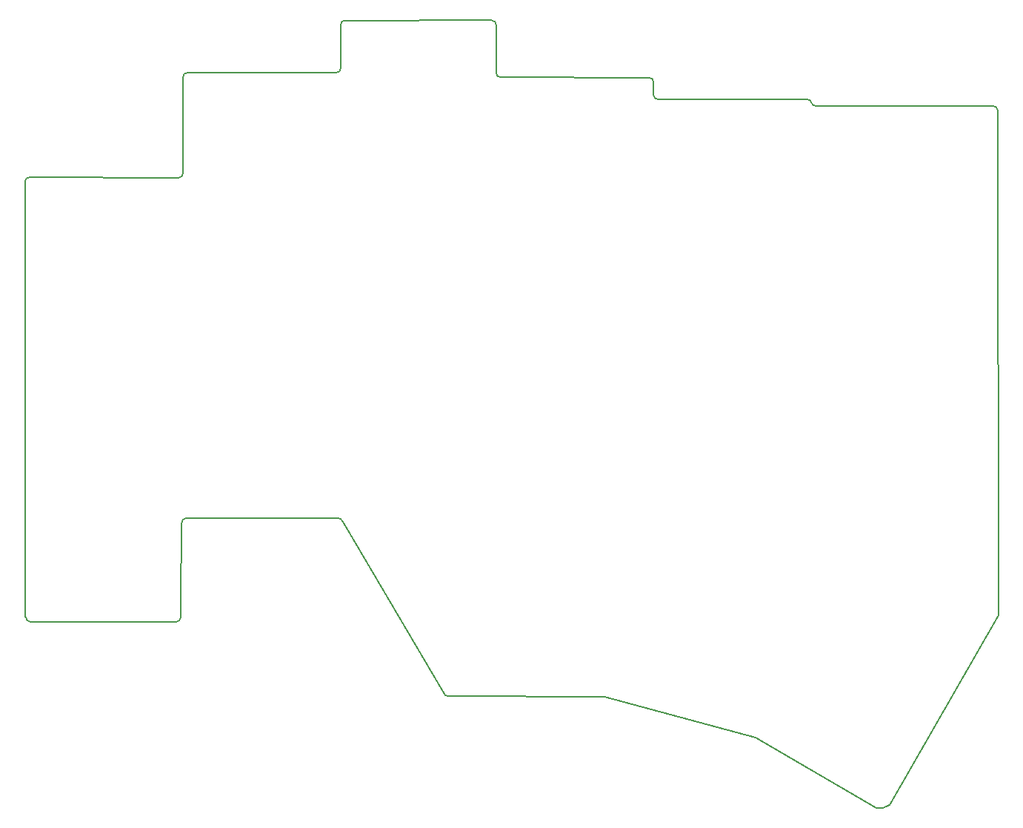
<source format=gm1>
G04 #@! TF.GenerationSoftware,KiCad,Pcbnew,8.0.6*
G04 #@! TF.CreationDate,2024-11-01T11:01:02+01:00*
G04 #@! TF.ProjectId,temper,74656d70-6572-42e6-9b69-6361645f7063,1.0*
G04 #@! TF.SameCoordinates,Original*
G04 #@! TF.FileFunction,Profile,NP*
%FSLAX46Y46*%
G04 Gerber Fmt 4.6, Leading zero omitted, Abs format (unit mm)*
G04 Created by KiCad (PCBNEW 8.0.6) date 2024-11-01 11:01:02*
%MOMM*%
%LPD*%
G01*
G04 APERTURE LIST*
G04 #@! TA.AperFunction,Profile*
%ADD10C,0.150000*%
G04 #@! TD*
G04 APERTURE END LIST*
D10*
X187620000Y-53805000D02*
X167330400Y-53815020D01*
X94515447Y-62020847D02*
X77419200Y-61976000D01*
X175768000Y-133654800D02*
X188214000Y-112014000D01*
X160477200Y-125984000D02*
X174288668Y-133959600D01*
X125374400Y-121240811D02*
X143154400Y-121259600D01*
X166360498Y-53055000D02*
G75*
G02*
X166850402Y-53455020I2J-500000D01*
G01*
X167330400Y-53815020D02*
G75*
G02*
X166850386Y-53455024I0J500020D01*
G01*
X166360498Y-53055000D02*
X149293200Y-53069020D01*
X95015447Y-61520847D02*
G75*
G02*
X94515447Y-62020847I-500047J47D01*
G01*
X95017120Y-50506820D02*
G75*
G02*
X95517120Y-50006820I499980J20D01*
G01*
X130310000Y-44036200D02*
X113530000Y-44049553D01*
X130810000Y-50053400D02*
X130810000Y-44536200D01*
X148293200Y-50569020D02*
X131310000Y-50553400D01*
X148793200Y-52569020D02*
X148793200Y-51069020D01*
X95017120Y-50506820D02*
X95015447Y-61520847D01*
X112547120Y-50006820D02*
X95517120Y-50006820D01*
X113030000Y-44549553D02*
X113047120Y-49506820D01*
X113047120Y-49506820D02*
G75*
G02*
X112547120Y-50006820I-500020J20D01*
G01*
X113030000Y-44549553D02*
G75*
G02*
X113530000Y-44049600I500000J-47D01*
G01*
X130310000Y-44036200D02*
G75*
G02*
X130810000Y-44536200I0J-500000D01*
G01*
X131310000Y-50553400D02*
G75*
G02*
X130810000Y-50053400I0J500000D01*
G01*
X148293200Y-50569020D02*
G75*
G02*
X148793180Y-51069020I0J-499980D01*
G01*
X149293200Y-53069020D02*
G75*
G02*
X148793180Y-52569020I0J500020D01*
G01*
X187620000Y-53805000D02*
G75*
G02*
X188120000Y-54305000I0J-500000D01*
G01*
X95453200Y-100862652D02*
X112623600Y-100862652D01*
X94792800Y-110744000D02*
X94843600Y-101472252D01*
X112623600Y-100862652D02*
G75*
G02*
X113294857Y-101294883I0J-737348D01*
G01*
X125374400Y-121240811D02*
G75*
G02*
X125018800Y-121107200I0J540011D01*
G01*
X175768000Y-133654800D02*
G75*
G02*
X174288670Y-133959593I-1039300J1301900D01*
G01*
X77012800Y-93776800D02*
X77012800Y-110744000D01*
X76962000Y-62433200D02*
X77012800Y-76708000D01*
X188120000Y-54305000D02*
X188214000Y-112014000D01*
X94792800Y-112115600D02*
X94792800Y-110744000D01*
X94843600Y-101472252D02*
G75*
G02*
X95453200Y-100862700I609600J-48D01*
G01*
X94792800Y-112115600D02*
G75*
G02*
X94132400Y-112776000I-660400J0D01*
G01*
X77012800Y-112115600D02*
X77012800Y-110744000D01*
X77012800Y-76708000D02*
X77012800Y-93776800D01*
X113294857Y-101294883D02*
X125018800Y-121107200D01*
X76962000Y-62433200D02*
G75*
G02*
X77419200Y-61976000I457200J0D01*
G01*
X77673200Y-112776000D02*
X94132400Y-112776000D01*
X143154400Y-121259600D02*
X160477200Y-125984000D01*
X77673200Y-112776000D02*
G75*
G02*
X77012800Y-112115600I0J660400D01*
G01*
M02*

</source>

:: TASK DESCRIPTION ::
State how many lines above include the word "format", and nothing more.

:: ANSWER SECTION ::
2